My wife thinks that the sun rises and sets on the duo, and just happens to own the DVD of the concert. I think they are not too shabby as well. So to honour the anniversary, we sat and watched the DVD, and enjoyed it so much we resolved to do so every September 21 for the years to come.
There was something invigorating about seeing the two 39-year-olds—who in real life are now both 78—entertain 500,000 enthusiastic spectators with music mostly from their golden period of the 1960s, although they did also sing several of Paul Simon’s postbreakup songs.
The look back over 50 years makes Simon’s decision to go solo seem entirely reasonable: as things turned out, he had lots of songs to create and lots of time to do it in. At the time, the move was seen as potential career suicide; who could forgo a cushy glide towards retirement regurgitating the existing Simon and Garfunkel catalog? It was also seen as a bit cruel to Art Garfunkel, as the pair had been playing together since 1958, although by 1970 they were widely believed to loathe one another.
We should be very grateful Simon did go solo. He subsequently gave us some great albums, including There Goes Rhymin’ Simon, Still Crazy After All These Years, and Graceland— which arguably he would not have produced with the albatross of Garfunkel around his neck.
The pleasure we derived from that video eclipsed the twinges of sadness that confronting the 39-year-old event brought on. “We could have gone to see it,” said my wife —although we never thought of going at the time. But she was right: at that point, we had no children to babysit or cats to mind. How many other momentous concerts should we have gone to see that we sold ourselves short on? John Prine at Massey Hall? Leonard Cohen at the K-Rock Centre? How many other memorable life experiences had we passed up?
But because we enjoyed the concert so much, were we now to stand accused of wallowing in that nword, the last refuge of the culturally bereft: nostalgia? Were we just like audiences in those fundraising specials on PBS—plied with tired, bald and overweight performers dragged onstage from nursing homes, operating rooms, cemeteries and pickling jars, to sing again that one song that made them famous? All served with the assurance that this was the greatest music ever, and with the certain knowledge that hearing it will generate warm feelings and shake loose donations. (Not that I have anything against PBS: I have enjoyed The Highwaymen Live at Nassau County Coliseum many times courtesy of PBS fundraising campaigns.)

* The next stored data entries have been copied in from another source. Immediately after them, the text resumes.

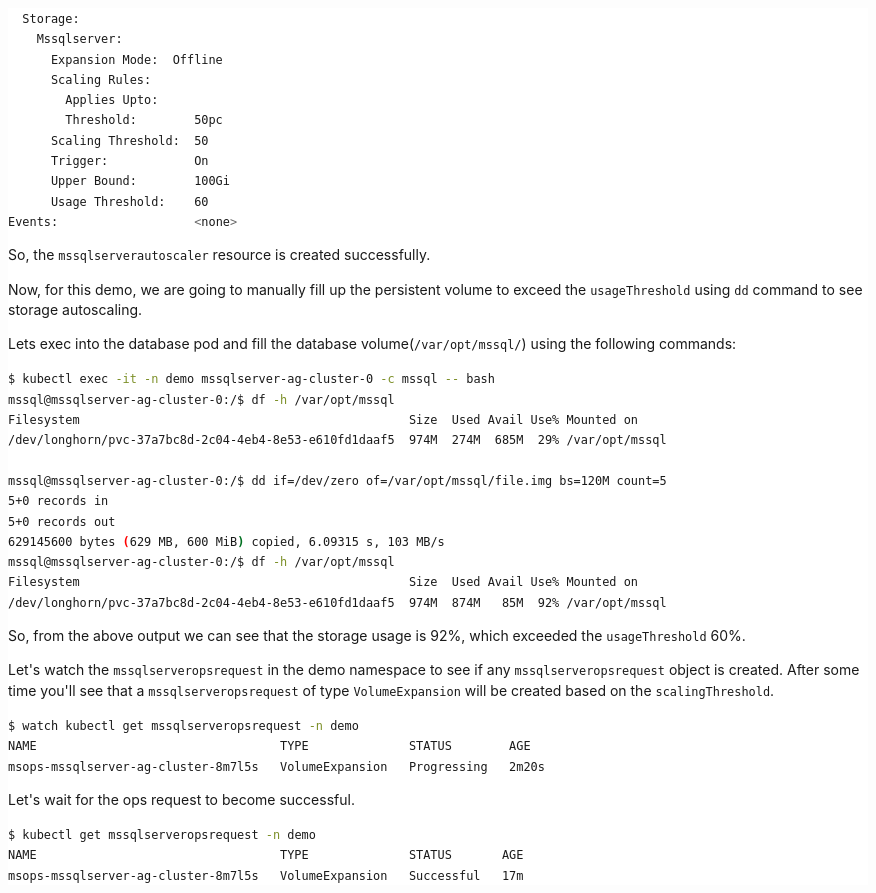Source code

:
 ```bash
  Storage:
    Mssqlserver:
      Expansion Mode:  Offline
      Scaling Rules:
        Applies Upto:     
        Threshold:        50pc
      Scaling Threshold:  50
      Trigger:            On
      Upper Bound:        100Gi
      Usage Threshold:    60
Events:                   <none>
```

So, the `mssqlserverautoscaler` resource is created successfully.

Now, for this demo, we are going to manually fill up the persistent volume to exceed the `usageThreshold` using `dd` command to see storage autoscaling.

Lets exec into the database pod and fill the database volume(`/var/opt/mssql/`) using the following commands:

```bash
$ kubectl exec -it -n demo mssqlserver-ag-cluster-0 -c mssql -- bash
mssql@mssqlserver-ag-cluster-0:/$ df -h /var/opt/mssql
Filesystem                                              Size  Used Avail Use% Mounted on
/dev/longhorn/pvc-37a7bc8d-2c04-4eb4-8e53-e610fd1daaf5  974M  274M  685M  29% /var/opt/mssql

mssql@mssqlserver-ag-cluster-0:/$ dd if=/dev/zero of=/var/opt/mssql/file.img bs=120M count=5
5+0 records in
5+0 records out
629145600 bytes (629 MB, 600 MiB) copied, 6.09315 s, 103 MB/s
mssql@mssqlserver-ag-cluster-0:/$ df -h /var/opt/mssql
Filesystem                                              Size  Used Avail Use% Mounted on
/dev/longhorn/pvc-37a7bc8d-2c04-4eb4-8e53-e610fd1daaf5  974M  874M   85M  92% /var/opt/mssql
```

So, from the above output we can see that the storage usage is 92%, which exceeded the `usageThreshold` 60%.

Let's watch the `mssqlserveropsrequest` in the demo namespace to see if any `mssqlserveropsrequest` object is created. After some time you'll see that a `mssqlserveropsrequest` of type `VolumeExpansion` will be created based on the `scalingThreshold`.


```bash
$ watch kubectl get mssqlserveropsrequest -n demo
NAME                                  TYPE              STATUS        AGE
msops-mssqlserver-ag-cluster-8m7l5s   VolumeExpansion   Progressing   2m20s
```

Let's wait for the ops request to become successful.

```bash
$ kubectl get mssqlserveropsrequest -n demo
NAME                                  TYPE              STATUS       AGE
msops-mssqlserver-ag-cluster-8m7l5s   VolumeExpansion   Successful   17m
```
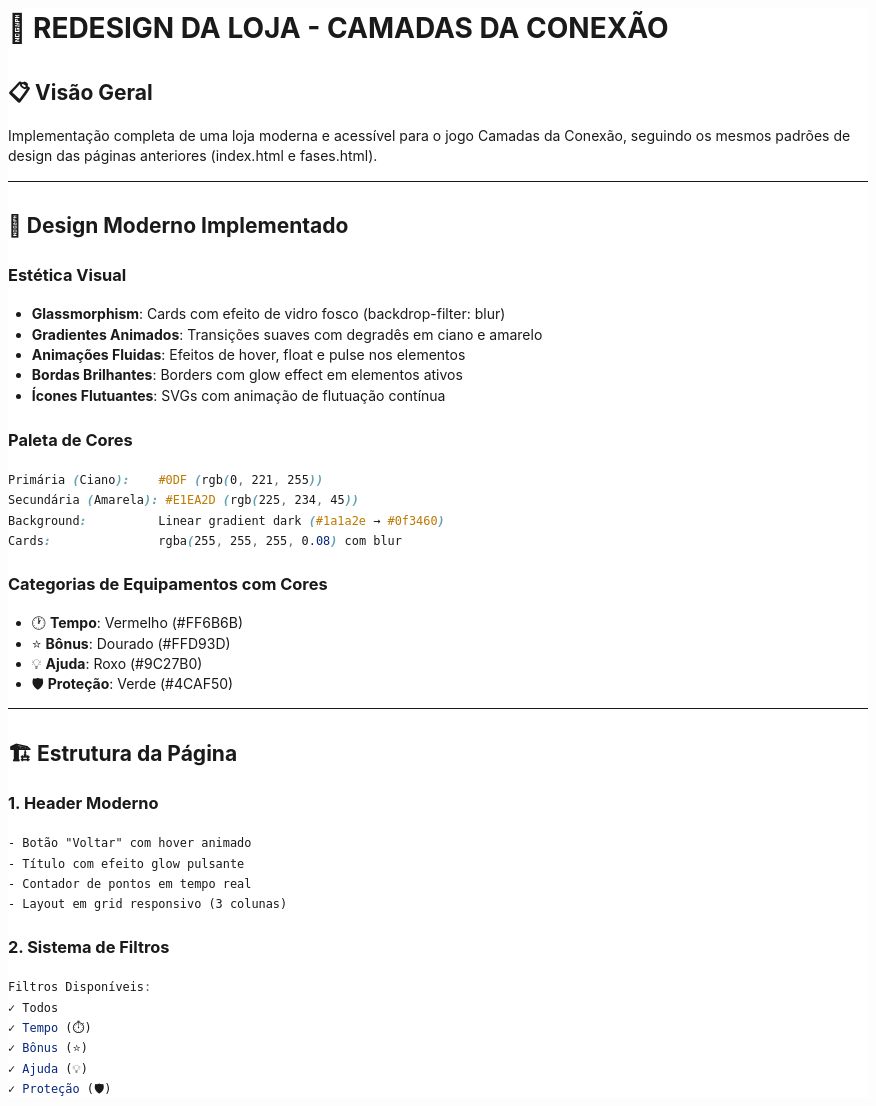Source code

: # 🛒 REDESIGN DA LOJA - CAMADAS DA CONEXÃO

## 📋 Visão Geral

Implementação completa de uma loja moderna e acessível para o jogo Camadas da Conexão, seguindo os mesmos padrões de design das páginas anteriores (index.html e fases.html).

---

## 🎨 Design Moderno Implementado

### **Estética Visual**
- **Glassmorphism**: Cards com efeito de vidro fosco (backdrop-filter: blur)
- **Gradientes Animados**: Transições suaves com degradês em ciano e amarelo
- **Animações Fluidas**: Efeitos de hover, float e pulse nos elementos
- **Bordas Brilhantes**: Borders com glow effect em elementos ativos
- **Ícones Flutuantes**: SVGs com animação de flutuação contínua

### **Paleta de Cores**
```css
Primária (Ciano):    #0DF (rgb(0, 221, 255))
Secundária (Amarela): #E1EA2D (rgb(225, 234, 45))
Background:          Linear gradient dark (#1a1a2e → #0f3460)
Cards:               rgba(255, 255, 255, 0.08) com blur
```

### **Categorias de Equipamentos com Cores**
- 🕐 **Tempo**: Vermelho (#FF6B6B)
- ⭐ **Bônus**: Dourado (#FFD93D)
- 💡 **Ajuda**: Roxo (#9C27B0)
- 🛡️ **Proteção**: Verde (#4CAF50)

---

## 🏗️ Estrutura da Página

### **1. Header Moderno**
```html
- Botão "Voltar" com hover animado
- Título com efeito glow pulsante
- Contador de pontos em tempo real
- Layout em grid responsivo (3 colunas)
```

### **2. Sistema de Filtros**
```javascript
Filtros Disponíveis:
✓ Todos
✓ Tempo (⏱️)
✓ Bônus (⭐)
✓ Ajuda (💡)
✓ Proteção (🛡️)
```
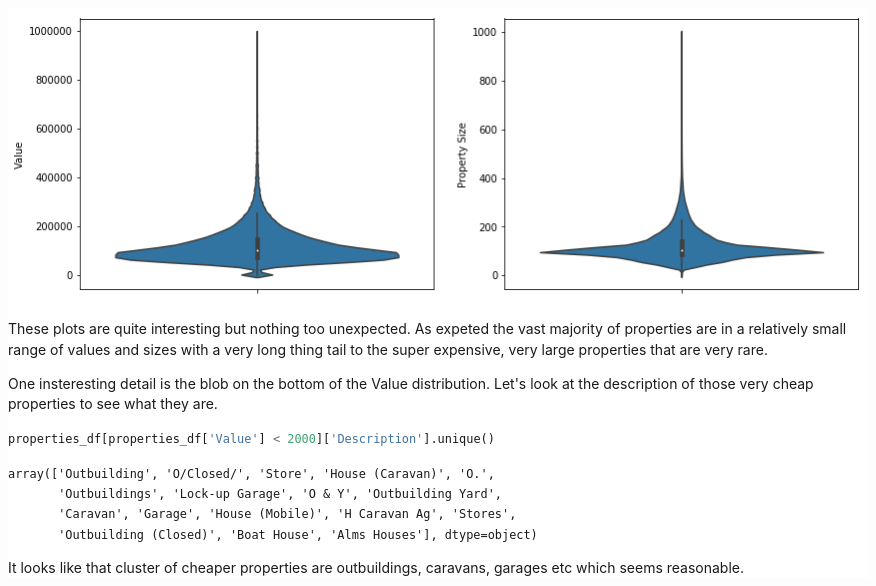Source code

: 

![png](images/output_28_2.png)


These plots are quite interesting but nothing too unexpected. As expeted the vast majority of properties are in a relatively small range of values and sizes with a very long thing tail to the super expensive, very large properties that are very rare.

One insteresting detail is the blob on the bottom of the Value distribution. Let's look at the description of those very cheap properties to see what they are.


```python
properties_df[properties_df['Value'] < 2000]['Description'].unique()
```




    array(['Outbuilding', 'O/Closed/', 'Store', 'House (Caravan)', 'O.',
           'Outbuildings', 'Lock-up Garage', 'O & Y', 'Outbuilding Yard',
           'Caravan', 'Garage', 'House (Mobile)', 'H Caravan Ag', 'Stores',
           'Outbuilding (Closed)', 'Boat House', 'Alms Houses'], dtype=object)



It looks like that cluster of cheaper properties are outbuildings, caravans, garages etc which seems reasonable.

It was the great philosopher Harrison Ford who said: “I don’t do nostalgia. It just doesn’t occur to me. I’m living in the moment, and I don’t have that gene.” I think that’s being a little too tough, While nostalgia may receive a rap for association with false memories of an idyllic past, and may only serve to make some people sad about their present circumstances, it can also bring back warm memories of younger and less stressful times. Someone else once said “nostalgia is the intimate refuge of every man and every woman in a world seemingly gone mad,” A little nostalgia, however sentimental it may seem, can be a legitimate tonic to help us get through these tough COVID-19 times.
Besides, what is or is not nostalgia is entirely subjective: one person’s maudlin sentimentality is another person’s stirring passion. Or as Paul Simon might put it, one man’s ceiling is another man’s floor.
So you know where my wife and I will be on September 21, 2021. We’ll be going to Scarborough Fair. And we won’t be ashamed of it.